Алекс спросил почти без акцента:

— Ранен?

— В ноги. Осколочное. Мина.

— Разбинтуйся, я посмотрю. А это я принес для киндер рождественский подарок от Санта Клауса. Санта Клаус у вас называется Николаем-угодником или Дедом Морозом.

Слова он все же путал, но говоря «для киндер» достал из-за отворота шинели маленькую буханку серого эрзац-хлеба и банку консервов. Паша был настороже:

— Вы откуда знаете русский?

— Я в Ленинграде перед войной проходил ординатуру по военно-полевой хирургии. За два года, если есть желание, даже очень трудный русский язык можно выучить.

— Это точно. А у меня почему-то желания никогда не было ваш язык учить. Выучил только хальт, хенде хох и шнель, да еще с десяток слов. А наш святитель Николай — это совсем не Дед Мороз и не ваш Санта Клаус: наш чудотворец был епископом в православной церкви, а не был придуман в сказке для детей. И Дед Мороз приходит на наше, а не на ваше Рождество. Разные у нас веры, хотя обе называются христианскими.
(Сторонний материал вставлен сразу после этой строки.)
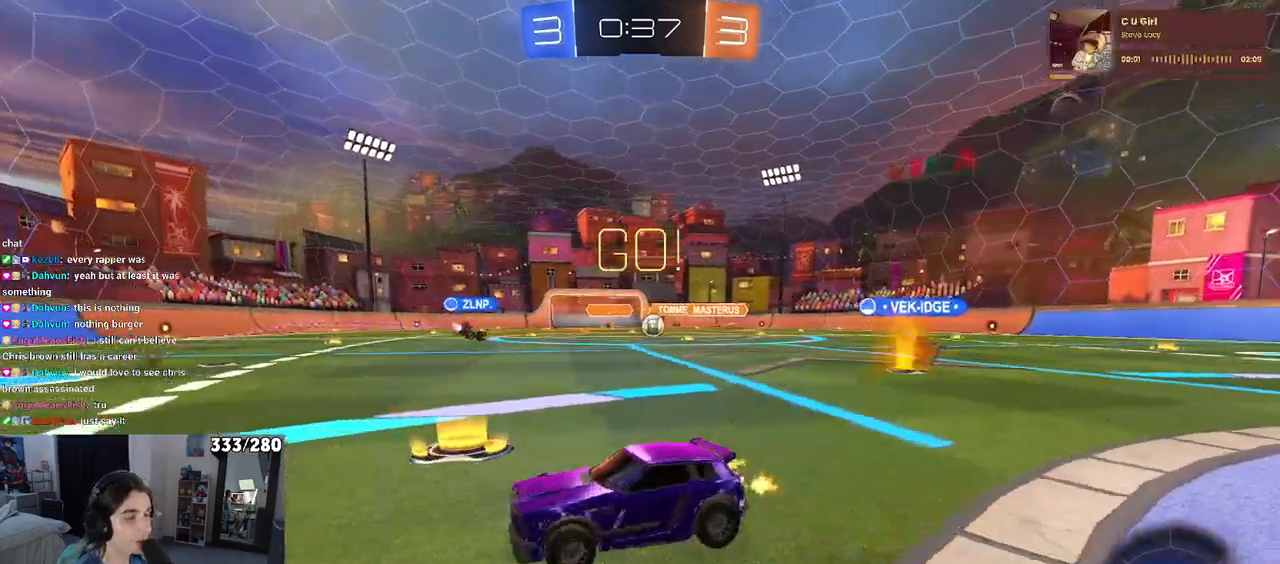
{"buttons": ["R2"], "left_stick": "left", "right_stick": "center", "events": []}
Алекс не ответил, молча подошел к окну, отдернул затемнение — на улице было серое дождливое утро. Света в каморке прибавилось, и фитиль коптилки тут же был погашен. Алекс помог снять повязки и начал обследовать Пашины ноги. Точнее, обследование где началось, там и кончилось, врачу все было ясно после первого взгляда. Распухшие серые с багровым оттенком и сине-черными пятнами ноги по стопе и голени были покрыты пузырьками с сукровицей, выдавливающейся при нажатии, пальцы совсем почернели. Алекс пробормотал:

— Плохо. Гангрена влажная. Демаркации нет. При перевязке крепко ноги перетягивал?
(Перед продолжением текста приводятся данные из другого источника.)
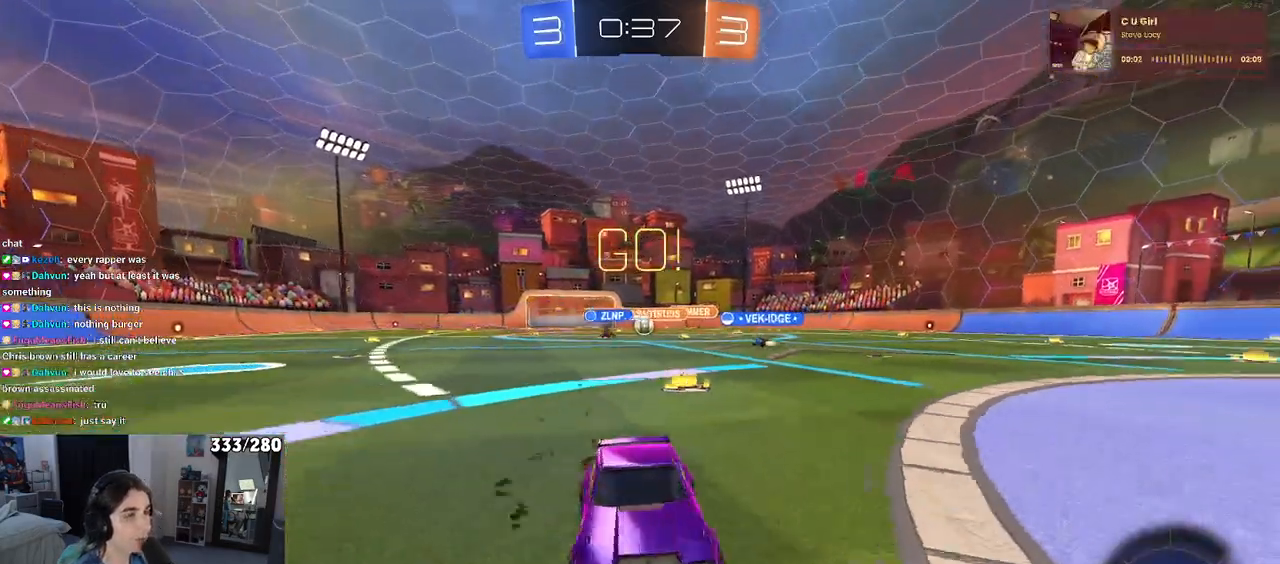
{"buttons": ["R2"], "left_stick": "right", "right_stick": "center", "events": [[17, "left_stick", "center"], [133, "left_stick", "right"]]}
— Конечно, иначе они в валенки не лезли.

— Не надо было сильно перетягивать, лучше бы разрезал валенки. Гангрена у тебя. Безнадежная. Спасти тебя можно, если сегодня ноги ниже колена ампутировать. Завтра пойдет выше, а через три-четыре дня уже и ампутация не спасет. Могу забрать тебя в наш госпиталь, операцию проведу сам. Будешь считаться военнопленным. Если ваши тебя не освободят…

Паша перебил:

— Лучше смерть, чем плен. Мне этого наши не простят. Эх, нашей сельской ведьмы здесь нет, она бы запросто, без всякой ампутации, просто земляной мазью с медом и сметаной, как деда Матвея вылечила, которому фельдшерица хотела ногу отрезать. Еще травки добавляла, рябинник да чернобыльник, да где это возьмешь…

Во время этого диалога в каморку втиснулись еще двое детей — мальчик лет десяти и трехлетняя девочка. Мальчик почти закричал:

— Дядя, дядя! Обязательно послушайся дядю Алекса. Он уже один раз нас спас, когда мы попали в облаву на улице и нас должны были угнать в Германию. Он показал мне дырку в заборе, через которую мы с Таней и мамой вылезли. Он нас спас и тебя спасет.

Руки Алекса и Паши одновременно опустились на детскую головку, соприкоснувшись, и одновременно раздались слова:

  • — Спасибо, мальчик.
  • — Данке шон, Игорь.

— Спасибо, доктор, но если бы мне отрезали ноги в нашем госпитале, я может, рискнул бы остаться инвалидом, а быть пленным — это хуже смерти.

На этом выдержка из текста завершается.